Does Social Media Use Lead to Anxiety and Depression?
By Katie Van Lew
The twenty-first century, a technology-driven world, has introduced a plethora of ways to connect with people. Aside from the regular assets of a typical phone, such as calling and text messaging, devices such as the iPhone have the ability to download thousands of apps per the app store found on each device. Among adolescents, some of the most popular apps to download are Facebook, Instagram, Snapchat, and Twitter. Coinciding with social media use, many critics have speculated that the prevalence of anxiety and depression among adolescents is correlated with the rise in social media use.
During an eight-year study conducted by Sarah Coyne, a professor at Brigham Young University, Coyne has determined that the time spent on social media does not accelerate mental health problems; rather, it is the way in which social media is used. During the eight-year study, researchers examined 500 people between the ages of 13-20. Annually, researchers sent participants a questionnaire inquiring about the time spent on social media, along with a measure of their anxiety and depression levels. Ultimately, researchers came to the conclusion that although aging did equate to higher levels of social media use, they were unable to conclude that the frequency of social media use had a direct causation with mental health issues during adolescence.
Instagram, a picture and video sharing application, has approximately one billion users, with five hundred million people actively using the account each day. Because of Instagram’s active following, people are able to follow friends, celebrities, or virtually any account that sparks one’s interests. Instagram succeeds in serving its purpose of connecting users globally; however, at a more local and personal level, Instagram subconsciously induces feelings of exclusion from social settings.
“It’s my personal opinion that social media has the ability to damage the mental state of its users,” said Catholic University junior James Verby. “It can create feelings of anxiety and depression of a person to see things they don’t agree with, or to see friends hanging out without you.”

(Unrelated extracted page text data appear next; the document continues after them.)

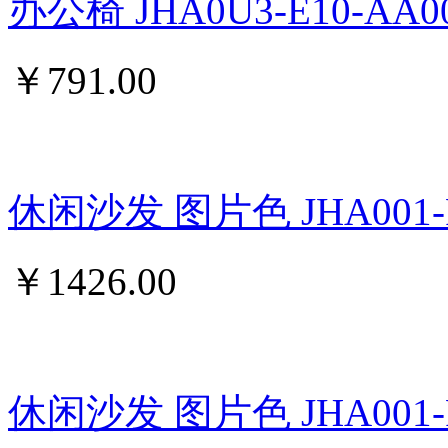
办公椅 JHA0U3-E10-AA0
￥
791.00
休闲沙发 图片色 JHA001-F2
￥
1426.00
休闲沙发 图片色 JHA001-F2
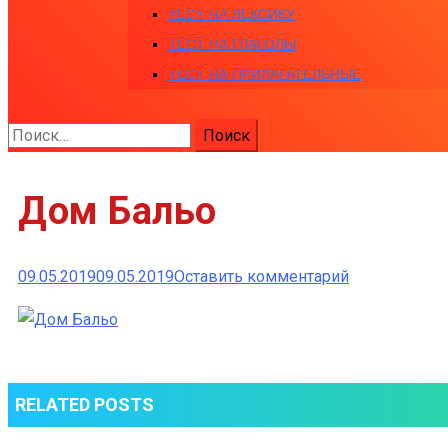
ТЕСТ НА ЛЕКСИКУ
ТЕСТ НА ГЛАГОЛЫ
ТЕСТ НА ПРИЛАГАТЕЛЬНЫЕ
Найти:
Дом Бальо
к
09.05.2019
09.05.2019
Оставить комментарий
Дом
Бальо
RELATED POSTS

Social media hides under the guise of a platform that unites people through pictures and videos; yet the real problem lies within the lingering pressure to attain unrealistic, social perfection. An anxiety inducing effect of Instagram and other social media platforms is the pressure to have a certain amount of “followers” or “likes” on a photo. Instagram provides users with the ability to “like” media as well as view the users who have liked the content. Users that do not have a lot of followers, or do not receive the amount of “likes” that the individual deems as socially acceptable, may become anxious.
Additionally, the vastness of Instagram allows for people to follow their favorite celebrities; however, this can be bad as it may influence girls to deviate from their uniqueness and conform to an unachievable standard of “perfection”.
“Girls have it worse than guys because girls tend to be more self conscious of their image, popularity, and reputation,” said Catholic University sophomore Joe Keller. “However, the problem is everyone becomes so obsessed with their status quo in this social media world which is far from the true depiction of reality; therefore I blame the obsessive personalities that everybody has for the social media craze and not social media itself.”
“It 100% can increase anxiety if you have [anxiety] already and can definitely help develop it if you don’t have it already,” said Catholic University junior Chris Grunbok.
The impact of social media is not solely overwhelming for college students, but for children growing up in a world fixated on the newest of technological advancements.
“The older generations were introduced to it. I remember when Snapchat and Instagram were created,” said Catholic University senior Liz Spernal. “Growing up with it, we have been exposed to it longer, but the younger people have always known what social media was, and have been getting it at a younger age, which I do not think is healthy, but they are used to it.”
Spernal raises a pressing concern about how children today are immersed in the world of social media. Children today are growing up in a world that teaches them from birth that social media is an integral part of living during the twenty-first century. College students knew life before the development of the iPhone, and know life today where the iPhone and its access to social media dictates every aspect of an individual’s life, including one’s mental health.
Generally, students at Catholic University were surprised by the outcome of the research. Students ultimately did not believe that the research culminated sufficient evidence to conclude that social media use does not produce mental health problems.